My wife Annette and I have been a team for... ever! She’s my business partner as well as my best friend. It’s been a real pleasure for us to work with our son Ben whose background is in film and TV. It was actually Ben’s initiative for us to make the series. It’s not just us though – at Blue Zoo, our brilliant animators, there are about 60 people working with us. Then there are probably another 20 or more, working on music, sound effects, voice recordings and, of course, the fantastic actors who have brought so much to the characters. I’m really excited by the new series – it looks stunning.
What are some of your favourite books for children?
I have a soft spot for the stories that my children loved, like Each Peach Plum Pear by Janet and Allan Ahlberg and Mr Gumpy’s Motor Car by John Burningham. I like books you can explore with kids. There are longer stories I also love such as Wind in the Willows and George’s Marvellous Medicine by Roald Dahl. I wish I’d written Winnie the Pooh.
Do you have any tips for getting little ones interested in drawing?
My experience is that if you put pencil and paper in front of even the youngest child, they’ll start drawing. Sometimes, I used to sit down with my own children, and I’d draw a face and then they’d start adding to it. Energetic scribbling can make a person’s pink hair or a green beard – or it might turn a cat into a hairy, scary monster! Alternatively you can get them to do a squiggle and then you turn it into a drawing of a pig or a spaceship or a ball of string – whatever you can!
What if a parent wanted to create their own story to share with the family?
One thing I found that captured the imagination of my own children was stories about themselves. I’d start telling a story about something exciting in their own lives, like things in their own home – so instead of opening the cupboard under the stairs and finding a vacuum cleaner, we pretended there was a staircase down to a cavernous cellar with spaceships. It might be fun for a mum to get the one who the story is about to do some drawings for it.
How do you get your own ideas down on the page?
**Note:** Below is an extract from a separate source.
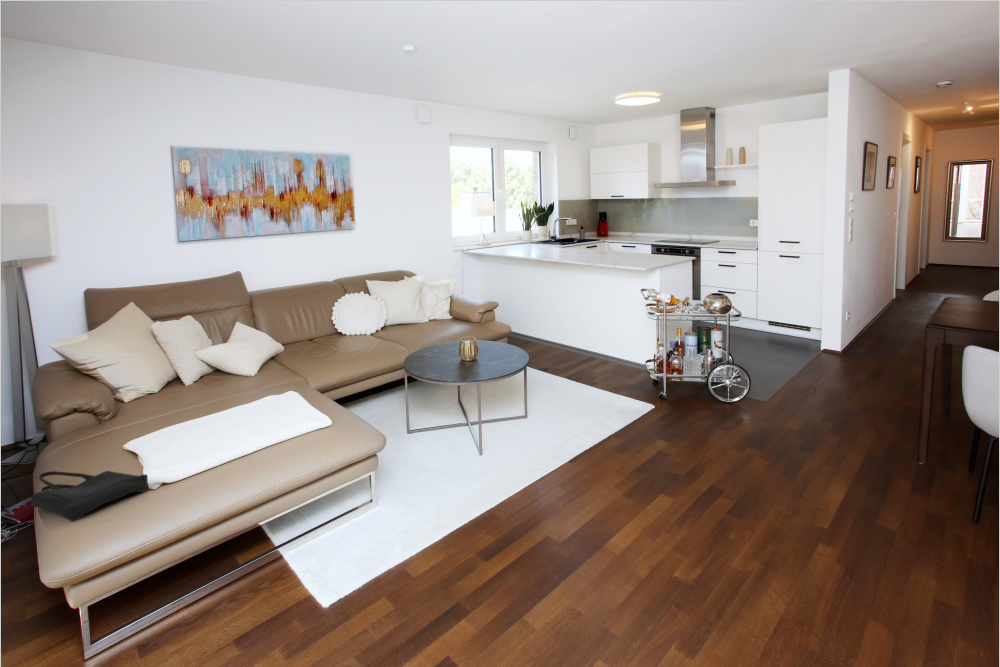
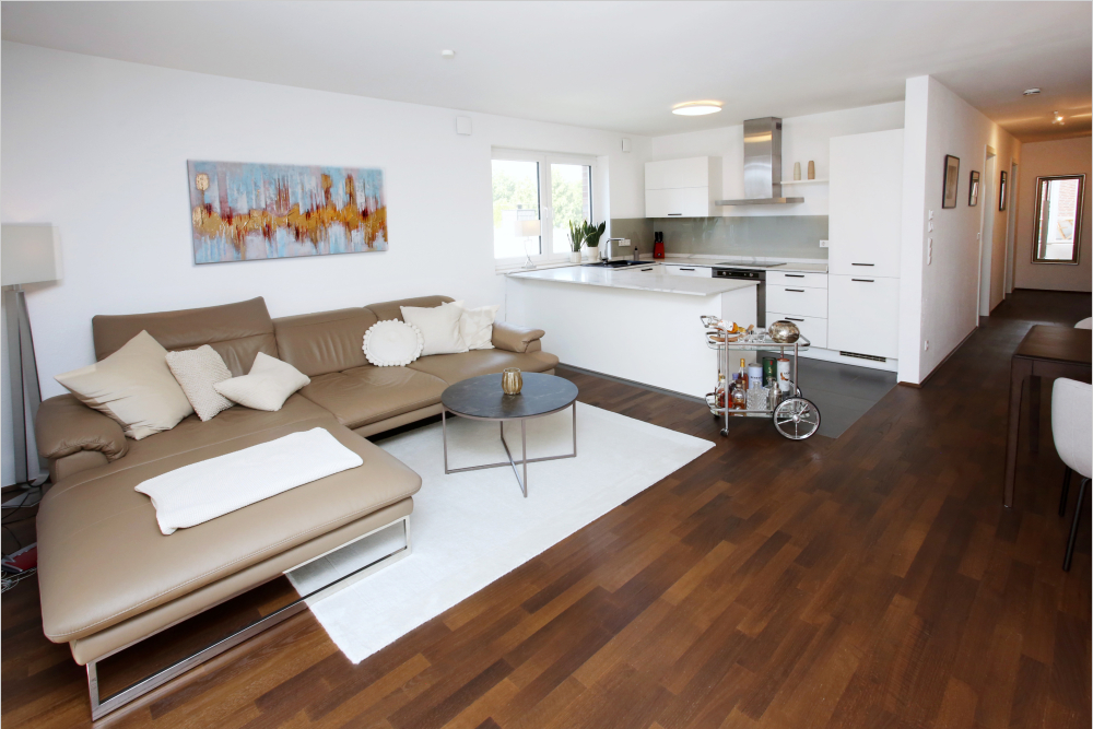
- tote bag [30,470,150,523]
Winnie the Pooh said of poetry and hums that they ‘aren’t things which you get, they’re things which get you'. This is certainly the case with my work. For instance, with the first Percy the Park Keeper book, I’d been walking in the local park with our old dog, Jake. It was a frosty winter’s morning and I came across the park keeper’s hut. It struck me how cosy and warm it looked inside and I thought about the idea of someone living in the park with all the animals as his friends. I went straight home and wrote the story. Other times, like with Q Pootle 5, it started as a sketch and progressed from there.